Bu hadiseden sonra şehzade Beyazıd rakipsiz olarak tahta oturur. Ancak kardeşinin ahını ölünceye kadar da unutamaz. Yalnız kaldığı her an, Yakub Çelebi’nin duası, daha doğru ifade ile “ah”ı kulaklarından gitmez.

Yıllar sonra Moğol hükümdarı Aksak Timur ile yaptığı savaşta esir edilmiş, zafer nişanesi olarak kapatıldığı demir kafeste diyar diyar gezdirilerek teşhir edilmiştir. Bu geziler kendisini ziyadesi ile yormuş ve bitap düşürmüş, bir bakıma Şehzade Yakub’un ahı Yıldırımı tutmuş, yakasını bırakmamıştır. Nihayet yorgunluktan ve bitap düşmekten perişan bir vaziyette daha fazla onuru ile oynanmasına müsaade etmemiş tıpkı kardeşinin ettiği ah ’ta olduğu gibi kendi canına kıymıştır.
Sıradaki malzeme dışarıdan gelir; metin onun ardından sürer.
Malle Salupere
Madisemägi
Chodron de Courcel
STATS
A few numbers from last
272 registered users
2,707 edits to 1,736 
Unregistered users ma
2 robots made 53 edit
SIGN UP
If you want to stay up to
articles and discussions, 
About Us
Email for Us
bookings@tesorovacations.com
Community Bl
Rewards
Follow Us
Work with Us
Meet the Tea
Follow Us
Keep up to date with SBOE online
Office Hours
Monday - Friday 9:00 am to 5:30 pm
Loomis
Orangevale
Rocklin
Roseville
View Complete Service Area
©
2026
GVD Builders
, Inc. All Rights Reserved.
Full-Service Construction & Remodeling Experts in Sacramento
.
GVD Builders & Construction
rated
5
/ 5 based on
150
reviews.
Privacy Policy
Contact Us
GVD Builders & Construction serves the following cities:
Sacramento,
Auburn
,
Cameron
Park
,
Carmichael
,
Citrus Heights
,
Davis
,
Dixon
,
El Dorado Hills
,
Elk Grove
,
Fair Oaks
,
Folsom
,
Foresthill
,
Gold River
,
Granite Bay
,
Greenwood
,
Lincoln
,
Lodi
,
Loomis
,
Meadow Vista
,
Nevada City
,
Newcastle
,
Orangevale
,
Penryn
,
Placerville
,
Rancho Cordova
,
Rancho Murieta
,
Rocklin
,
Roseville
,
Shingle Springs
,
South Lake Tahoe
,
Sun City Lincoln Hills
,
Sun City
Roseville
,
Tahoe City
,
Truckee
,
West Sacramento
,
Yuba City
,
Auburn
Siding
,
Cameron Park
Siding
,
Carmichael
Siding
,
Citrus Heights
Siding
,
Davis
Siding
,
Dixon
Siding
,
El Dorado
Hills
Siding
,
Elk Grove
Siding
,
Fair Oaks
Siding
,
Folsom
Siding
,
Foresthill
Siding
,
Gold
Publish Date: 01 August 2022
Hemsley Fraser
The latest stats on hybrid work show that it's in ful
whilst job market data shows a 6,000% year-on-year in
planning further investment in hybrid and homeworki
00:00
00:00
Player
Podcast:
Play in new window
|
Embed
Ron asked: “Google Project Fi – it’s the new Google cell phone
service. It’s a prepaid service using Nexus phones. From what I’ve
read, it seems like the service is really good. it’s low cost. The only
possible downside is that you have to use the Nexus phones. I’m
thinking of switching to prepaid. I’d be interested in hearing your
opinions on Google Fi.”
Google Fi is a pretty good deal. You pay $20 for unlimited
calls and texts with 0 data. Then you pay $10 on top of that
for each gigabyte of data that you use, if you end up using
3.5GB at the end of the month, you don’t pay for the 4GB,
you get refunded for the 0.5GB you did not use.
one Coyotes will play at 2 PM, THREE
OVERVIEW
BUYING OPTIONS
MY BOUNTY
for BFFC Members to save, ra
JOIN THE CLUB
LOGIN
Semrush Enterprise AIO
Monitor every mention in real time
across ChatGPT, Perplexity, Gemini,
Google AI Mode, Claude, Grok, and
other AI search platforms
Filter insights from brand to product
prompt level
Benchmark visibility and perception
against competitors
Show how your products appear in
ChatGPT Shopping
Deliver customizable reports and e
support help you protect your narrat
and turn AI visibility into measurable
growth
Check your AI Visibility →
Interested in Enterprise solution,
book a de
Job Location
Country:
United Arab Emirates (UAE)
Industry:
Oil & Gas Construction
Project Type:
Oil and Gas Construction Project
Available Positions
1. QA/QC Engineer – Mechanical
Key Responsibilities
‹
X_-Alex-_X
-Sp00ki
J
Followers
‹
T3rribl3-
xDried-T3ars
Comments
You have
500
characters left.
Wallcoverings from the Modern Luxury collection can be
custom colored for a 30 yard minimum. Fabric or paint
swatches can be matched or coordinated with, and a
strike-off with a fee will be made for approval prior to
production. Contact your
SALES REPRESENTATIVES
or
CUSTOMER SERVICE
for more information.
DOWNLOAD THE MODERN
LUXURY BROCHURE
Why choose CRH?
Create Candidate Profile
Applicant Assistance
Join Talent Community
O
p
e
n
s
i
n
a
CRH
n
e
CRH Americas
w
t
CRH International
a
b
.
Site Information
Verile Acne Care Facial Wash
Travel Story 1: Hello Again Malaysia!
Sevgili dostlar bütün dünya edebiyatında ah alma, beddua alma ile ilgili yazılar yazılmış, mersiyeler dizilmiş, bilgiler verilmiştir. Kutsal kaynaklı bütün dinler öğretilerinde insanın yaptığı iyiliğin ve kötülüğün cezasız kalmayacağını sürekli yazmışlar, ifade etmişlerdir.
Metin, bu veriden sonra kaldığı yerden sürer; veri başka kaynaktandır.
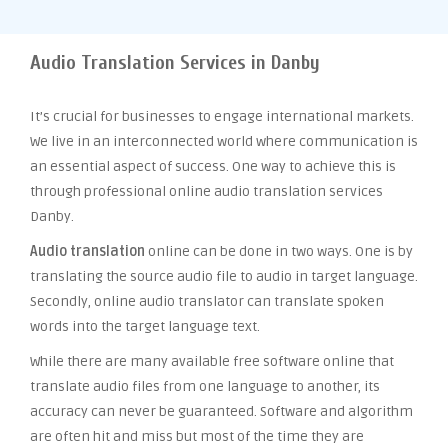
Audio Translation Services in Danby
It’s crucial for businesses to engage international markets.
We live in an interconnected world where communication is
an essential aspect of success. One way to achieve this is
through professional online audio translation services
Danby.
Audio translation
online can be done in two ways. One is by
translating the source audio file to audio in target language.
Secondly, online audio translator can translate spoken
words into the target language text.
While there are many available free software online that
translate audio files from one language to another, its
accuracy can never be guaranteed. Software and algorithm
are often hit and miss but most of the time they are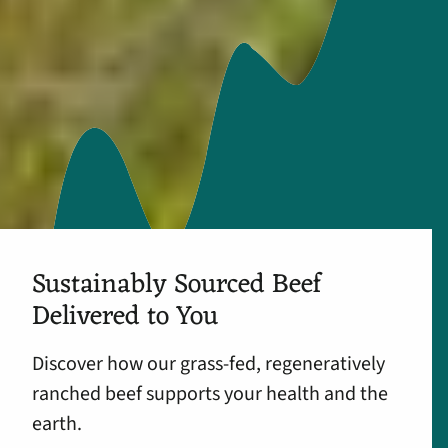
Sustainably Sourced Beef
Delivered to You
Discover how our grass-fed, regeneratively
ranched beef supports your health and the
earth.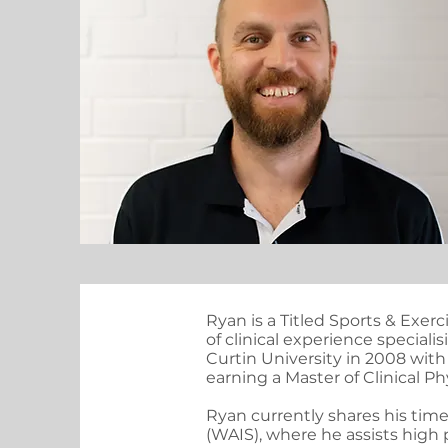
Ryan is a Titled Sports & Exer
of clinical experience speciali
Curtin University in 2008 with
earning a Master of Clinical Ph
Ryan currently shares his ti
(WAIS), where he assists high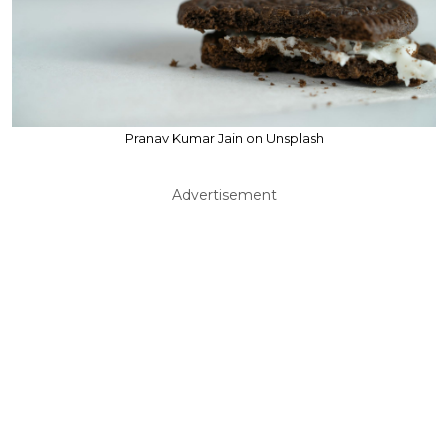
Pranav Kumar Jain on Unsplash
Advertisement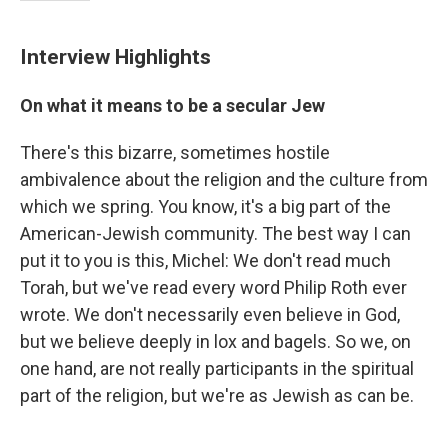
Interview Highlights
On what it means to be a secular Jew
There's this bizarre, sometimes hostile
ambivalence about the religion and the culture from
which we spring. You know, it's a big part of the
American-Jewish community. The best way I can
put it to you is this, Michel: We don't read much
Torah, but we've read every word Philip Roth ever
wrote. We don't necessarily even believe in God,
but we believe deeply in lox and bagels. So we, on
one hand, are not really participants in the spiritual
part of the religion, but we're as Jewish as can be.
Afrika’da misyoner faaliyetlerinde bulunanların notlarından ve yazdıkları kitaplardan öğrendiğimiz kadarıyla ilkel kavimlerin inanışlarında bile bu tür bilgilerle karşılaşıldığını yazmaktadırlar.

Ağırlıklı olarak Hint ve Japon kültüründe mevcut olan tenasüh yani reenkarne olanların şayet kötü bir hayat yaşamışlarsa yine kötü bir ruhla dünyaya döneceklerini ama bu dönüşün uzun sürede olacağı, bu bekleme süresinin ise azap ve ızdırap içinde geçeceği bilgisini görüyoruz.
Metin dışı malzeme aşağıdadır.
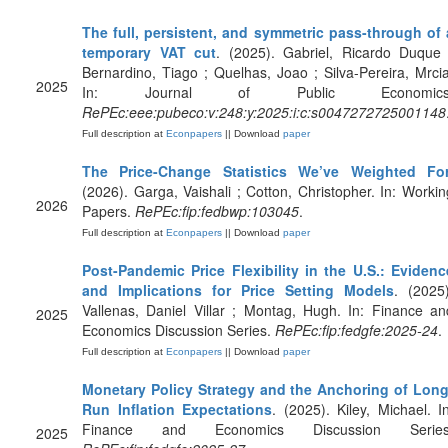
The full, persistent, and symmetric pass-through of 
temporary VAT cut
. (2025). Gabriel, Ricardo Duque 
Bernardino, Tiago ; Quelhas, Joao ; Silva-Pereira, Mrcia
2025
In: Journal of Public Economics
RePEc:eee:pubeco:v:248:y:2025:i:c:s0047272725001148
Full description at
Econpapers
|| Download
paper
The Price-Change Statistics We’ve Weighted Fo
(2026). Garga, Vaishali ; Cotton, Christopher. In: Workin
2026
Papers.
RePEc:fip:fedbwp:103045
.
Full description at
Econpapers
|| Download
paper
Post-Pandemic Price Flexibility in the U.S.: Evidenc
and Implications for Price Setting Models
. (2025)
Vallenas, Daniel Villar ; Montag, Hugh. In: Finance an
2025
Economics Discussion Series.
RePEc:fip:fedgfe:2025-24
.
Full description at
Econpapers
|| Download
paper
Monetary Policy Strategy and the Anchoring of Long
Run Inflation Expectations
. (2025). Kiley, Michael. In
Finance and Economics Discussion Series
2025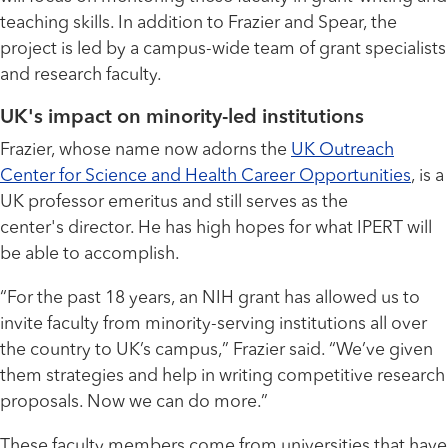
teaching skills. In addition to Frazier and Spear, the
project is led by a campus-wide team of grant specialists
and research faculty.
UK's impact on minority-led institutions
Frazier, whose name now adorns the
UK Outreach
Center for Science and Health Career Opportunities
, is a
UK professor emeritus and still serves as the
center's director. He has high hopes for what IPERT will
be able to accomplish.
“For the past 18 years, an NIH grant has allowed us to
invite faculty from minority-serving institutions all over
the country to UK’s campus,” Frazier said. “We’ve given
them strategies and help in writing competitive research
proposals. Now we can do more.”
These faculty members come from universities that have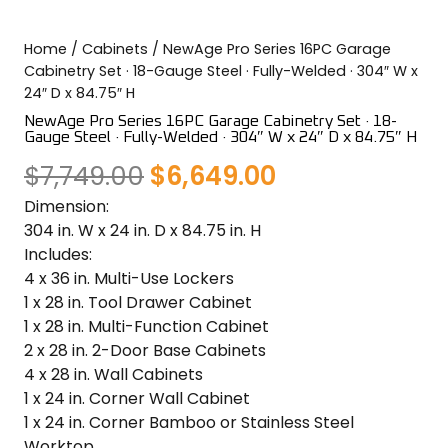
COLOR SWATCHES
YGC WALL RACKS
Home
/
Cabinets
/ NewAge Pro Series 16PC Garage
SHOP
Cabinetry Set · 18-Gauge Steel · Fully-Welded · 304″ W x
24″ D x 84.75″ H
NewAge Pro Series 16PC Garage Cabinetry Set · 18-
Gauge Steel · Fully-Welded · 304″ W x 24″ D x 84.75″ H
Original
Current
$
7,749.00
$
6,649.00
GET A QUICK QUOTE
Dimension:
price
price
304 in. W x 24 in. D x 84.75 in. H
was:
is:
Includes:
4 x 36 in. Multi-Use Lockers
$7,749.00.
$6,649.00.
1 x 28 in. Tool Drawer Cabinet
1 x 28 in. Multi-Function Cabinet
2 x 28 in. 2-Door Base Cabinets
4 x 28 in. Wall Cabinets
1 x 24 in. Corner Wall Cabinet
1 x 24 in. Corner Bamboo or Stainless Steel
Worktop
Anadolu’da ise bu durum çok daha hassas ve detaylı incelenir. Ah almak, aha gelmek, mazlumun bedduasına düçar olmak Anadolu insanını korkutur, tedirgin eder.

O yüzden de bazı hatırlatıcı güzel sözlerle bu konuya dikkat çekmişlerdir.

“Alma mazlumun ahını, çıkar aheste aheste”

“Mazlum ahı keskin kılıçtır, gök kapılarını açar”

“Ah yerinde kalmaz”

“Yetimin ahı, gözyaşları gök yüzünde musibet kapılarını açan anahtardır”

 ve ilahi ikaz.

“Başkalarına layık gördüklerine karşılık, insanoğlu ceza ve mükafatlarını kendi elleriyle hazırlarlar.”

Tüm bunlardan hareketle yuf borumuzu elimize alıyor ve diyoruz ki,

Vatana ihanet edene,

Millete sırtını dönene,

Mazlumun ahını alana,

Emek hırsızlığı yapana,

İrtikapla, adam kayırmayla, torpille birilerinin haklarını  gasp edenlere,

Kendi şahsi menfaatlerini, millet ve ülke menfaatinden önde tutup keselerini, kasalarını dolduranlara YUF olsun.

Borumuzu bir kere daha üflüyoruz ve diyoruz ki,

Her seferinde ateşkes ilan ettiğini söylemesine rağmen bildiği ve icra ettiği vahşetten vazgeçmeyen katil israile,

Onun ardında duran, yaptığı zulmü, vahşeti ve insanlık dışı tüm katliamları haklı gören alçak, belhüm adal ve kubur faresi zihniyetli tüm batının medeniyetsizliğine,

Mescidi Aksa’da, Gazze’de yani Filistin’in her yerinde zulme maruz kalan kardeşlerimi görmek istemeyen, görmeyen, kulaklarını ve gözlerini tıkayan, böylece yapılan zulme ortak olan şuursuzlarına,

Sosyal medyanın pijamalı, pejmürde, lafazan, sadece izleyici ve takipçi kasan Donkişot kılıklı şövalyelerine

Yüz kere, bin kere, yüz bin kere YUF olsun.